The farmworkers' movement, led by Cesar Chavez and Dolores Huerta, was a transnational movement that sought to improve the working conditions and wages of farmworkers, primarily in California, but also in other states across the United States. The movement was built on the principles of nonviolence and civil disobedience, and it relied heavily on grassroots organizing, voter registration drives, and boycotts of grapes and other products.
One of the key strategies used by the farmworkers' movement was the use of the boycott as a form of economic protest. The movement's most famous boycott was the Delano grape strike, which began in 1965 and lasted for more than five years. The boycott was successful in pressuring growers to sign collective bargaining agreements with the United Farm Workers (UFW), the union founded by Chavez and Huerta.

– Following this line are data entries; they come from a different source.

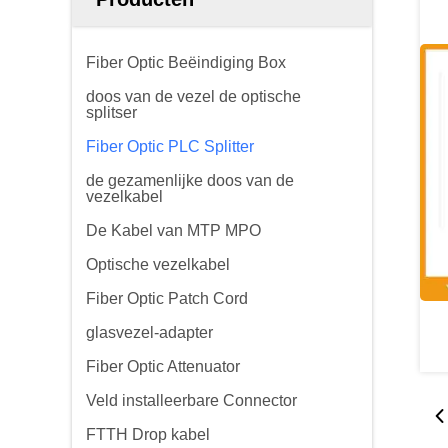
Fiber Optic Beëindiging Box
doos van de vezel de optische
splitser
Fiber Optic PLC Splitter
de gezamenlijke doos van de
vezelkabel
De Kabel van MTP MPO
Optische vezelkabel
Fiber Optic Patch Cord
glasvezel-adapter
Fiber Optic Attenuator
Veld installeerbare Connector
FTTH Drop kabel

The farmworkers' movement also sought to build alliances with other groups, such as the African American community and the Latino community. This helped to build a broader base of support for the movement and to bring attention to the issues facing farmworkers.
The farmworkers' movement in New Mexico, on the other hand, focused primarily on land issues. The movement, led by Reies López Tijerina, sought to reclaim land that had been taken from Hispanic communities in New Mexico during the late 19th and early 20th centuries. Unlike the farmworkers' movement, the land movement in New Mexico often employed more militant tactics, such as armed takeovers of government buildings and court houses.
Overall, the farmworkers' movement was a transnational effort to improve the lives of farmworkers through nonviolence, grassroots organizing, and economic protest, while the land movement in New Mexico focused on reclaiming land that had been taken from Hispanic communities through more militant tactics.